Nothing in the records may be changed; reproduce all of them.

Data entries

--------------------

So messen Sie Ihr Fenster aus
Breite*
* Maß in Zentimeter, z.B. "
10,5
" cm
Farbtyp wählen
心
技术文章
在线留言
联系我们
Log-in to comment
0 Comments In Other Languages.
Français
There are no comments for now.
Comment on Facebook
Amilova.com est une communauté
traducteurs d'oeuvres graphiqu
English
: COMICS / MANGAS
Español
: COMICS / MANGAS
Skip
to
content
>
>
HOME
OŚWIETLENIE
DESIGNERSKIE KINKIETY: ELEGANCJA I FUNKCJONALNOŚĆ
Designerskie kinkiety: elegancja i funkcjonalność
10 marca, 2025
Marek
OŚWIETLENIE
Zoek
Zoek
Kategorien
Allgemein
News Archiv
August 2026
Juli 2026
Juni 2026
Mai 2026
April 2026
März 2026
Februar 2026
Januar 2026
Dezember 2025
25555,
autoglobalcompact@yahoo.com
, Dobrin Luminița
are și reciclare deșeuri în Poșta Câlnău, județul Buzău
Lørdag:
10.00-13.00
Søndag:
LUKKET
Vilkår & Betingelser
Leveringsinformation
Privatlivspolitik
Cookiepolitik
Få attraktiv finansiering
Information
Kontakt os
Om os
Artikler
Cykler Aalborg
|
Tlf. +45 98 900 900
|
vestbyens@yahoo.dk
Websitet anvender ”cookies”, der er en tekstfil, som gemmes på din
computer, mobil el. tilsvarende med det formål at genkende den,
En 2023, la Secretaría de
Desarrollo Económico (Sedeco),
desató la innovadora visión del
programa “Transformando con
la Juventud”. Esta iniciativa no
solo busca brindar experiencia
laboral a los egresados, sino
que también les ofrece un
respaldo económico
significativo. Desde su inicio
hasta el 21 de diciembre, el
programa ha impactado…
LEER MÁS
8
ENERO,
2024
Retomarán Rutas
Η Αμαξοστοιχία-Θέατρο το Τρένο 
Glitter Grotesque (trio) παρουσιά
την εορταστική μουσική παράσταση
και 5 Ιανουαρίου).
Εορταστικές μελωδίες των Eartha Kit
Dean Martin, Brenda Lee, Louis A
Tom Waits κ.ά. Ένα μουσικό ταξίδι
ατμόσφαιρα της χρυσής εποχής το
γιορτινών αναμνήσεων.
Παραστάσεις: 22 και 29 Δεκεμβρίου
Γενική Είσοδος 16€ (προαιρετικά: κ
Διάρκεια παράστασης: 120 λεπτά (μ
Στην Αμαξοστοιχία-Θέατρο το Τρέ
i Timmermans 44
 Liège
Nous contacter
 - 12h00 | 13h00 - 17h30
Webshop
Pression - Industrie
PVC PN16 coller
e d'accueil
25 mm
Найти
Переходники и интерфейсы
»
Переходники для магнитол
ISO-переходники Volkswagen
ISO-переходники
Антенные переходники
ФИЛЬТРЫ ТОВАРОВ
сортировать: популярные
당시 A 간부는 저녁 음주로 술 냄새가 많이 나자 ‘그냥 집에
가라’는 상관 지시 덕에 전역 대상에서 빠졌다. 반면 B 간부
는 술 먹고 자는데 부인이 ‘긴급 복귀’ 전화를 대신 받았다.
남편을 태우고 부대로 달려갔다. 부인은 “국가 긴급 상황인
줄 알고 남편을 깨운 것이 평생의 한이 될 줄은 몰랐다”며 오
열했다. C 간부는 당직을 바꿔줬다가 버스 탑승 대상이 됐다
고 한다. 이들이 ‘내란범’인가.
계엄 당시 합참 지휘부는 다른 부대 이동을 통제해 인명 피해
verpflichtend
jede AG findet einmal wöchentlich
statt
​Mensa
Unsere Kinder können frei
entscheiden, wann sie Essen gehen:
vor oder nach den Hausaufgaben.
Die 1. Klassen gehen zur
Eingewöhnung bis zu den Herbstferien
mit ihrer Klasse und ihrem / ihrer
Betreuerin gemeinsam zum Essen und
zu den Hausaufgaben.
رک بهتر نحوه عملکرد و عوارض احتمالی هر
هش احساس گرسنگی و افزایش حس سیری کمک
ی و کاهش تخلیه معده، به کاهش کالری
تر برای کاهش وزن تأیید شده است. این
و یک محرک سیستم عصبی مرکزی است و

--------------------

* [Your solution]:
So messen Sie Ihr Fenster aus
Breite*
* Maß in Zentimeter, z.B. "
10,5
" cm
Farbtyp wählen
心
技术文章
在线留言
联系我们
Log-in to comment
0 Comments In Other Languages.
Français
There are no comments for now.
Comment on Facebook
Amilova.com est une communauté
traducteurs d'oeuvres graphiqu
English
: COMICS / MANGAS
Español
: COMICS / MANGAS
Skip
to
content
>
>
HOME
OŚWIETLENIE
DESIGNERSKIE KINKIETY: ELEGANCJA I FUNKCJONALNOŚĆ
Designerskie kinkiety: elegancja i funkcjonalność
10 marca, 2025
Marek
OŚWIETLENIE
Zoek
Zoek
Kategorien
Allgemein
News Archiv
August 2026
Juli 2026
Juni 2026
Mai 2026
April 2026
März 2026
Februar 2026
Januar 2026
Dezember 2025
25555,
autoglobalcompact@yahoo.com
, Dobrin Luminița
are și reciclare deșeuri în Poșta Câlnău, județul Buzău
Lørdag:
10.00-13.00
Søndag:
LUKKET
Vilkår & Betingelser
Leveringsinformation
Privatlivspolitik
Cookiepolitik
Få attraktiv finansiering
Information
Kontakt os
Om os
Artikler
Cykler Aalborg
|
Tlf. +45 98 900 900
|
vestbyens@yahoo.dk
Websitet anvender ”cookies”, der er en tekstfil, som gemmes på din
computer, mobil el. tilsvarende med det formål at genkende den,
En 2023, la Secretaría de
Desarrollo Económico (Sedeco),
desató la innovadora visión del
programa “Transformando con
la Juventud”. Esta iniciativa no
solo busca brindar experiencia
laboral a los egresados, sino
que también les ofrece un
respaldo económico
significativo. Desde su inicio
hasta el 21 de diciembre, el
programa ha impactado…
LEER MÁS
8
ENERO,
2024
Retomarán Rutas
Η Αμαξοστοιχία-Θέατρο το Τρένο 
Glitter Grotesque (trio) παρουσιά
την εορταστική μουσική παράσταση
και 5 Ιανουαρίου).
Εορταστικές μελωδίες των Eartha Kit
Dean Martin, Brenda Lee, Louis A
Tom Waits κ.ά. Ένα μουσικό ταξίδι
ατμόσφαιρα της χρυσής εποχής το
γιορτινών αναμνήσεων.
Παραστάσεις: 22 και 29 Δεκεμβρίου
Γενική Είσοδος 16€ (προαιρετικά: κ
Διάρκεια παράστασης: 120 λεπτά (μ
Στην Αμαξοστοιχία-Θέατρο το Τρέ
i Timmermans 44
 Liège
Nous contacter
 - 12h00 | 13h00 - 17h30
Webshop
Pression - Industrie
PVC PN16 coller
e d'accueil
25 mm
Найти
Переходники и интерфейсы
»
Переходники для магнитол
ISO-переходники Volkswagen
ISO-переходники
Антенные переходники
ФИЛЬТРЫ ТОВАРОВ
сортировать: популярные
당시 A 간부는 저녁 음주로 술 냄새가 많이 나자 ‘그냥 집에
가라’는 상관 지시 덕에 전역 대상에서 빠졌다. 반면 B 간부
는 술 먹고 자는데 부인이 ‘긴급 복귀’ 전화를 대신 받았다.
남편을 태우고 부대로 달려갔다. 부인은 “국가 긴급 상황인
줄 알고 남편을 깨운 것이 평생의 한이 될 줄은 몰랐다”며 오
열했다. C 간부는 당직을 바꿔줬다가 버스 탑승 대상이 됐다
고 한다. 이들이 ‘내란범’인가.
계엄 당시 합참 지휘부는 다른 부대 이동을 통제해 인명 피해
verpflichtend
jede AG findet einmal wöchentlich
statt
​Mensa
Unsere Kinder können frei
entscheiden, wann sie Essen gehen:
vor oder nach den Hausaufgaben.
Die 1. Klassen gehen zur
Eingewöhnung bis zu den Herbstferien
mit ihrer Klasse und ihrem / ihrer
Betreuerin gemeinsam zum Essen und
zu den Hausaufgaben.
رک بهتر نحوه عملکرد و عوارض احتمالی هر
هش احساس گرسنگی و افزایش حس سیری کمک
ی و کاهش تخلیه معده، به کاهش کالری
تر برای کاهش وزن تأیید شده است. این
و یک محرک سیستم عصبی مرکزی است و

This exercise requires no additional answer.